The good of the web only exists because of the openness of the web. They can’t just keep on taking and taking without expecting people to finally draw a line and saying “enough”.

If you care about the web as a public good, this post is worth your time.


slideVars

This is a lovely little utility from Chris Coyier that turns CSS custom properties into a live control panel.

It’s one of those tools that immediately makes me want to crack open a demo and start playing. What’s especially nice is that it doesn’t ask you to invent some parallel configuration universe if you don’t want to; it can just inspect the variables you already have and give you a UI for experimenting with them. That makes it feel less like a framework and more like a really practical enhancement to the way many of us already work.


AI is accidently making documentation accessible

The real takeaway is that documentation written for clarity is better for everyone — human or machine!

In other words, AI use is reinforcing what good documentation has always required: clear structure, explicit language, sensible headings, and fewer assumptions about what the reader already knows. That’s good for machines, sure, but it’s even better for people navigating with assistive tech, reading in a second language, or simply trying to get an answer quickly.

AI has not invented new rules for writing, it has made the cost of ignoring the old ones obvious.


Design systems can’t automate away all of your accessibility considerations

Eric does an excellent job outlining the kinds of accessibility issues design systems and automated tooling can reduce, but never fully eliminate.

This is the part too many teams miss: accessibility doesn’t end at the component boundary. A well-built component library can give you a stronger foundation, but it can’t guarantee the right labels, the right heading structure, the right focus management, or the right overall experience once those pieces are assembled into an interface. That work still requires judgment, care, and testing with actual people.


The Power of ‘No’ in Internet Standards

This is an important piece about where power actually lives on the web: not in the specification itself, but in whether powerful players choose to participate, implement, and ship.

I also appreciate Mark’s call for more ambition here. Too often, we talk about the web as if it’s destined to be an OS for web apps rather than a public-interest platform in its own right. That’s not inevitable. But getting somewhere better requires recognizing that refusal, delay, and strategic disinterest can be every bit as consequential as formal opposition.


Nice Select

This is a terrific demonstration of how far the platform has come: a richly styled select that leans on native semantics, native accessibility, and progressive enhancement instead of fighting the browser.

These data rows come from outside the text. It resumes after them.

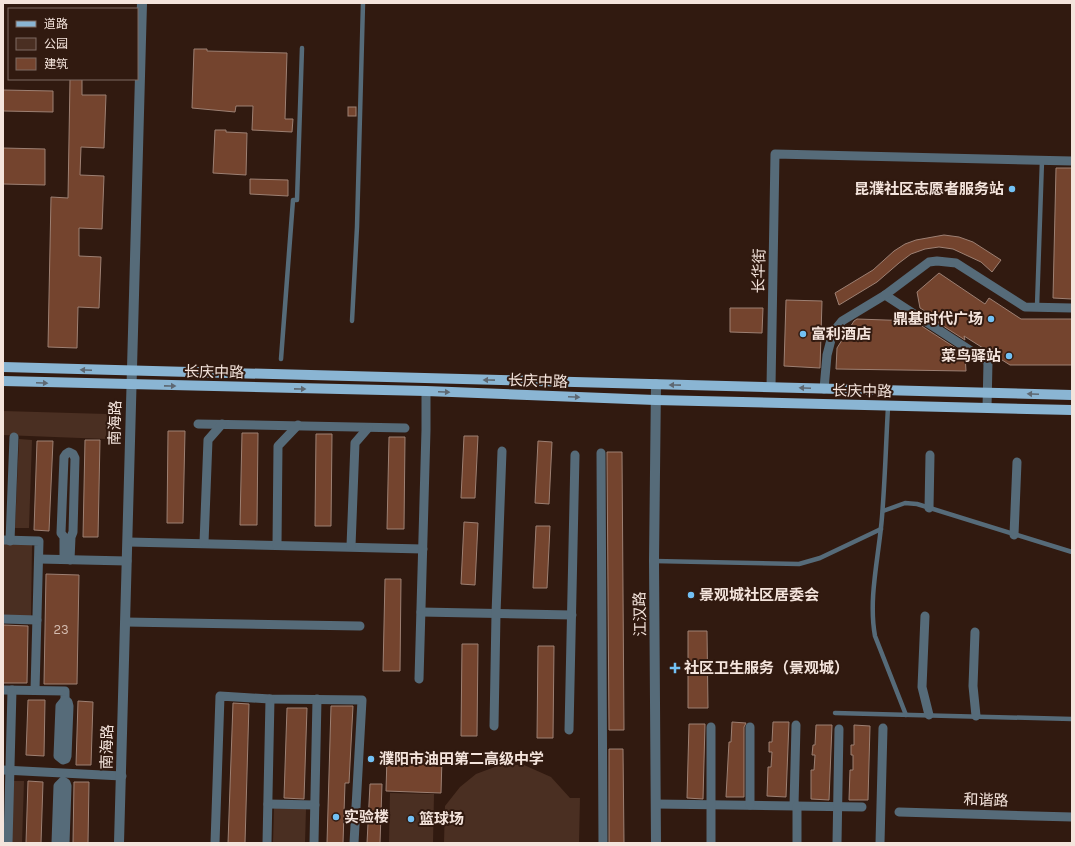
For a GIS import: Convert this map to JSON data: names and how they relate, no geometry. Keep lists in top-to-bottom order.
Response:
{
  "streets": {
    "main road": ["长庆中路"],
    "street": [
      "长华街",
      "南海路",
      "江汉路",
      "和谐路"
    ]
  },
  "crossings": [
    ["长华街", "长庆中路"],
    ["长庆中路", "南海路"],
    ["长庆中路", "江汉路"]
  ],
  "places": {
    "other": [
      "昆濮社区志愿者服务站",
      "鼎基时代广场",
      "富利酒店",
      "菜鸟驿站",
      "景观城社区居委会",
      "濮阳市油田第二高级中学",
      "实验楼",
      "篮球场"
    ],
    "health": ["社区卫生服务（景观城）"]
  },
  "house_numbers": ["23"],
  "legend": ["道路", "公园", "建筑"]
}
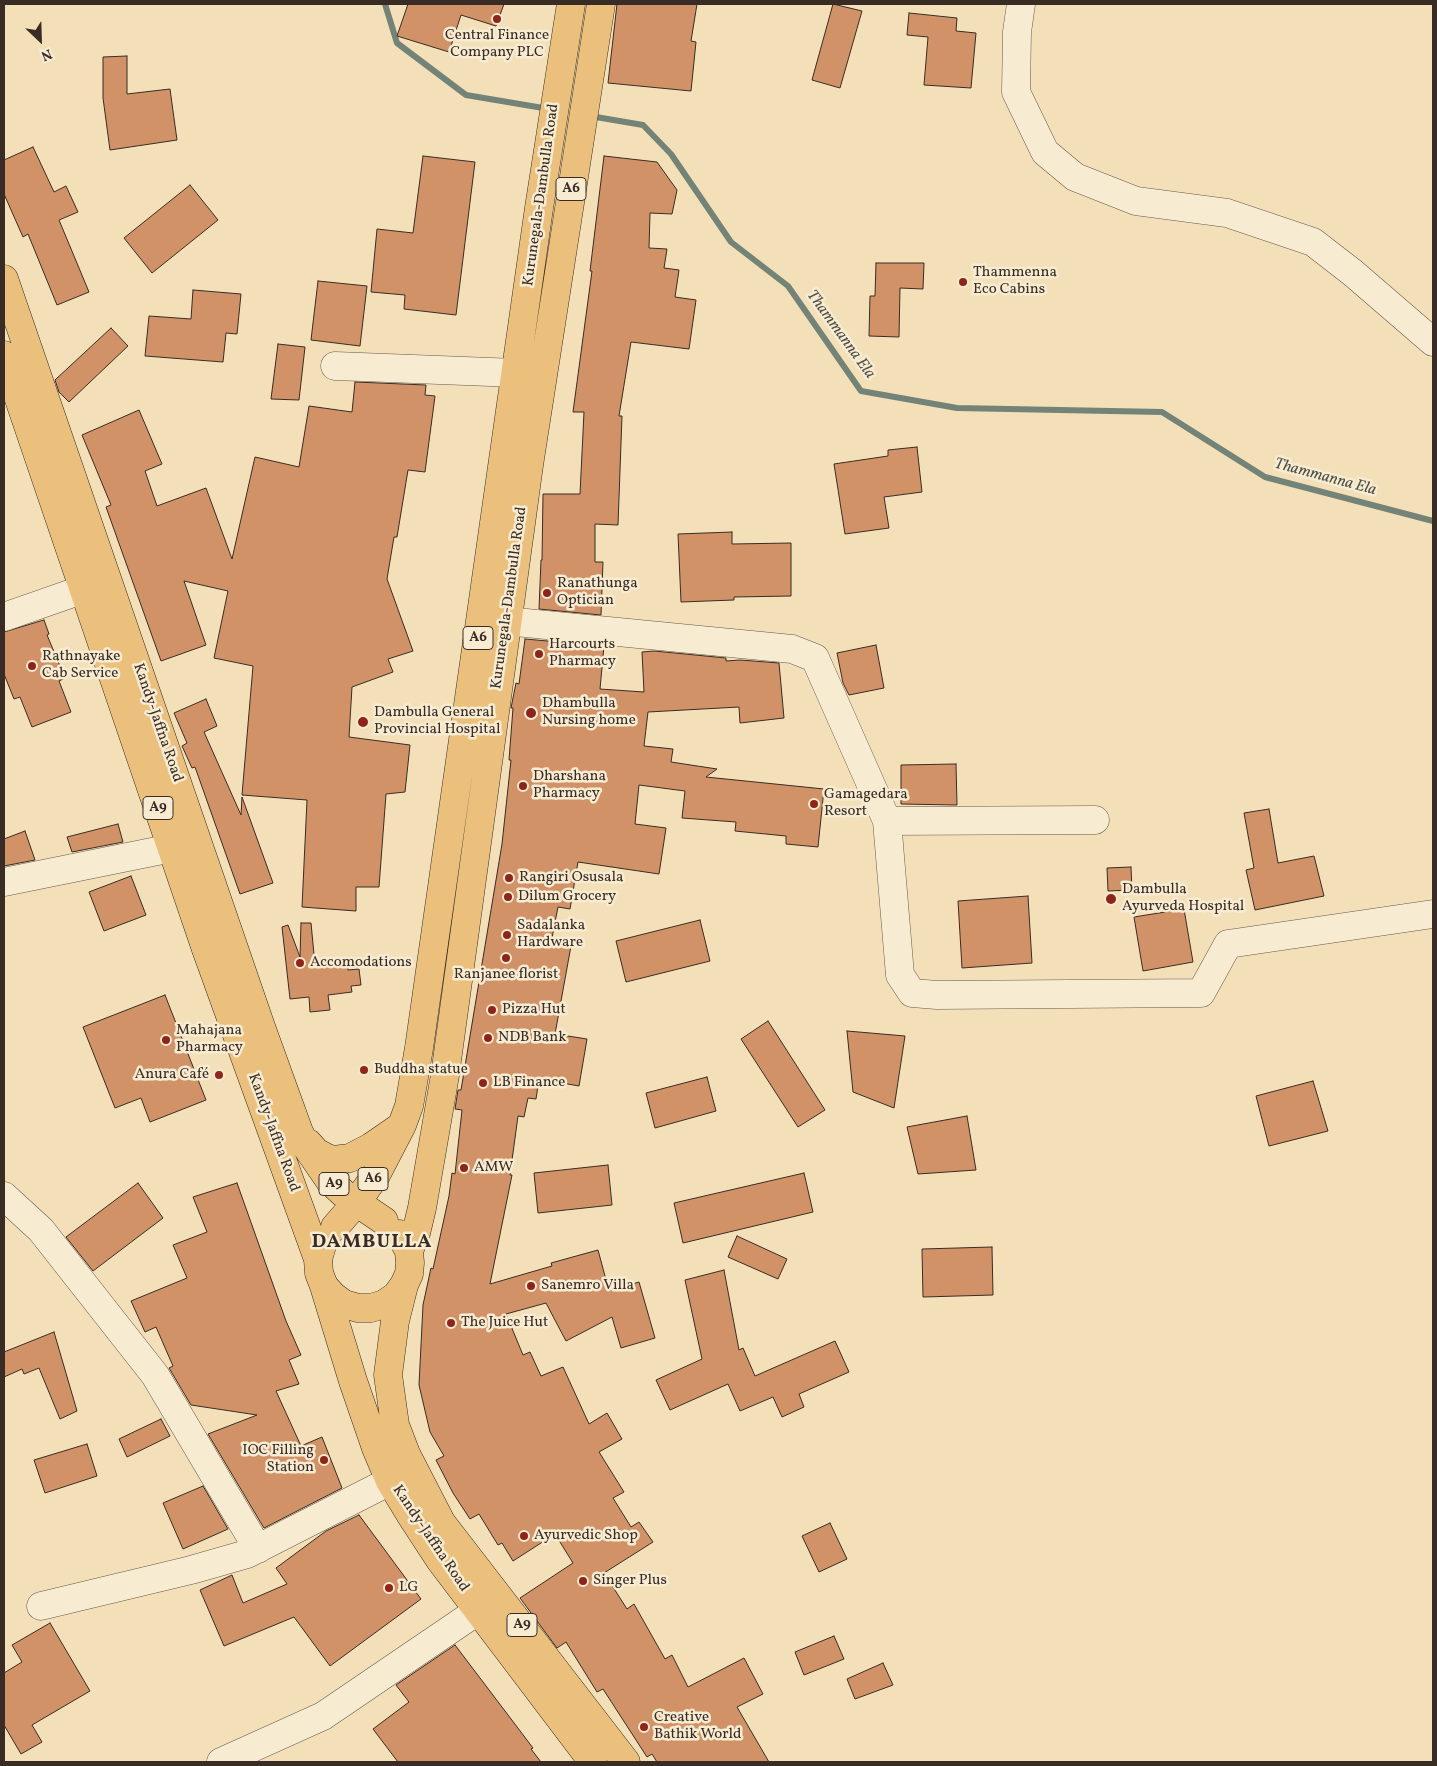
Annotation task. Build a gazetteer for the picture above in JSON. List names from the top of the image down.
{
  "streets": {
    "highway": [
      "A6",
      "Kurunegala-Dambulla Road",
      "Kandy-Jaffna Road",
      "A9"
    ]
  },
  "crossings": [
    ["Kurunegala-Dambulla Road", "Kandy-Jaffna Road"]
  ],
  "districts": ["DAMBULLA"],
  "water": ["Thammanna Ela"],
  "places": [
    "Central Finance Company PLC",
    "Thammenna Eco Cabins",
    "Ranathunga Optician",
    "Harcourts Pharmacy",
    "Rathnayake Cab Service",
    "Dhambulla Nursing home",
    "Dambulla General Provincial Hospital",
    "Dharshana Pharmacy",
    "Gamagedara Resort",
    "Rangiri Osusala",
    "Dilum Grocery",
    "Dambulla Ayurveda Hospital",
    "Sadalanka Hardware",
    "Ranjanee florist",
    "Accomodations",
    "Pizza Hut",
    "NDB Bank",
    "Mahajana Pharmacy",
    "Buddha statue",
    "Anura Café",
    "LB Finance",
    "AMW",
    "Sanemro Villa",
    "The Juice Hut",
    "IOC Filling Station",
    "Ayurvedic Shop",
    "Singer Plus",
    "LG",
    "Creative Bathik World"
  ],
  "north": "bottom right"
}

What I especially appreciate here is the restraint. Yes, there’s some clever CSS and a little JavaScript to help with positioning, but the whole thing is built on top of the platform, not in spite of it. That’s the interesting takeaway for me: we can build interfaces that feel bespoke without throwing away the reliability and accessibility native controls already give us.


Visual Validation Feedback for Form Fields

Password requirements, username rules, input format constraints: forms often have multiple validation requirements, but users frequently do not find out whether they are meeting them until they hit submit. The form-validation-list web component changes that by providing real-time visual feedback as users type, showing exactly which requirements are met and which are not.


Never Lose Form Progress Again

Few things are more annoying than losing your progress halfway through a form. Maybe the browser crashes. Maybe the tab gets closed. Maybe your kid yells from the other room and you come back three hours later wondering why you ever thought now was a good time to fill out a mortgage application. Whatever the cause, form-saver makes those interruptions a lot less obnoxious. Which is nice, because forms are usually annoying enough on their own.